* [Instructions for the task] Your reply should be one number: how many lines of the records below contain the string "caused".

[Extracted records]
┏━━

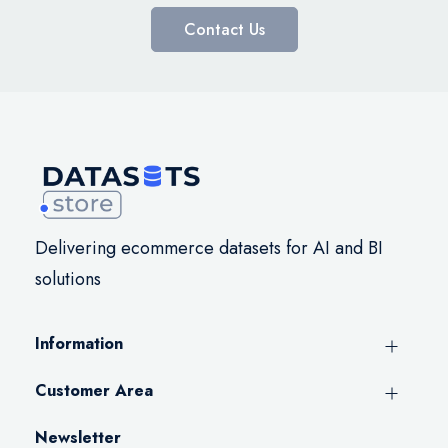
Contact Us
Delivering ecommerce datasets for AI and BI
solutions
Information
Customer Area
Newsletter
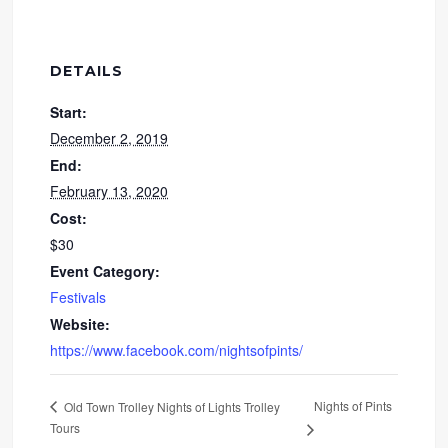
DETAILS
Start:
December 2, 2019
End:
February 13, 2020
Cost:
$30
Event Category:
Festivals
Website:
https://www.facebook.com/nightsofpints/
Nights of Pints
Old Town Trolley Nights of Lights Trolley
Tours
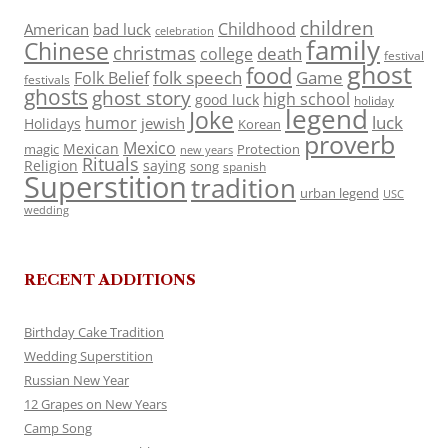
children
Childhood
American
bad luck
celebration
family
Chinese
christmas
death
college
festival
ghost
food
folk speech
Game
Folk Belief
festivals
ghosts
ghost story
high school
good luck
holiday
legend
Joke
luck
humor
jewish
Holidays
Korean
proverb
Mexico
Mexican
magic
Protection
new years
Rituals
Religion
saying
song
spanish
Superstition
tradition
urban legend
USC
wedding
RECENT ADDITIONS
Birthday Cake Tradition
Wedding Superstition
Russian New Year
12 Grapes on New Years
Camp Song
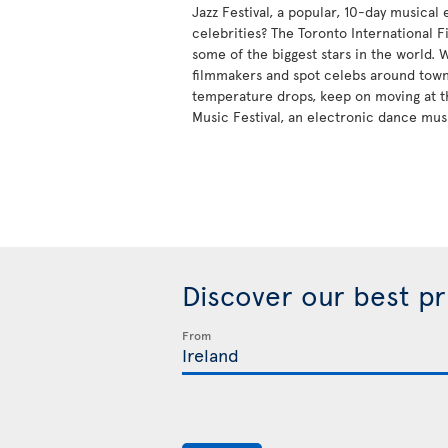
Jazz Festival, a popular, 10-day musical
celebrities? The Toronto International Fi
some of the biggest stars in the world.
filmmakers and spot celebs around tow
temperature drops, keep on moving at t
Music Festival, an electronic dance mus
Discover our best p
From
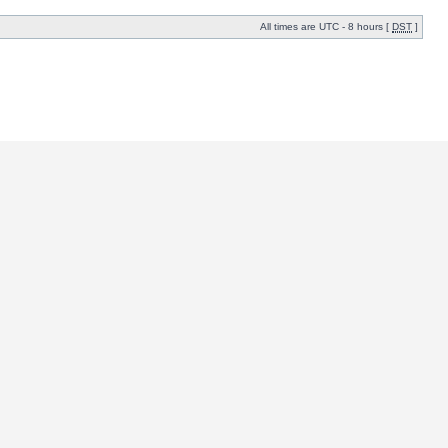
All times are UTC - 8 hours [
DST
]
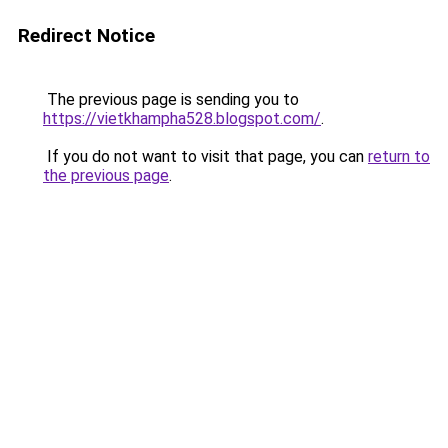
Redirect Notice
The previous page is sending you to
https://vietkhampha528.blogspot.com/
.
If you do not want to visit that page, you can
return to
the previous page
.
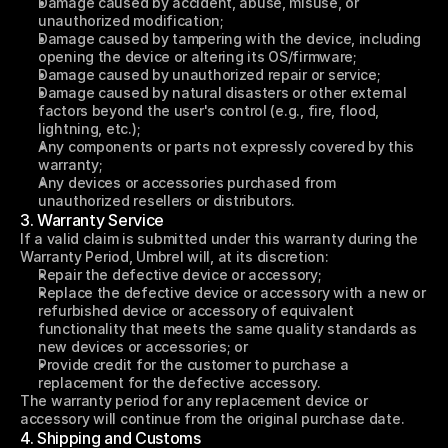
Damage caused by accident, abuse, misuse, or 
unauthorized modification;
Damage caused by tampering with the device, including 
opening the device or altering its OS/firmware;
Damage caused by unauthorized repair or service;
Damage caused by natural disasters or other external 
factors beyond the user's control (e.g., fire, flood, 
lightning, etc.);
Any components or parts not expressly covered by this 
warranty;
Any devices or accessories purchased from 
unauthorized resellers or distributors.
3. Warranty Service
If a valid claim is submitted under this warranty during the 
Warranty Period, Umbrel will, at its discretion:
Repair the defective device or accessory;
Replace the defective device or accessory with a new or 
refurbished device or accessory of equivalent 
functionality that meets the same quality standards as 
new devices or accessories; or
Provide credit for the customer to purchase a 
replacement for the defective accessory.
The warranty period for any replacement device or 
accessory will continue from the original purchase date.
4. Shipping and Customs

┗━━

* [Task output] 4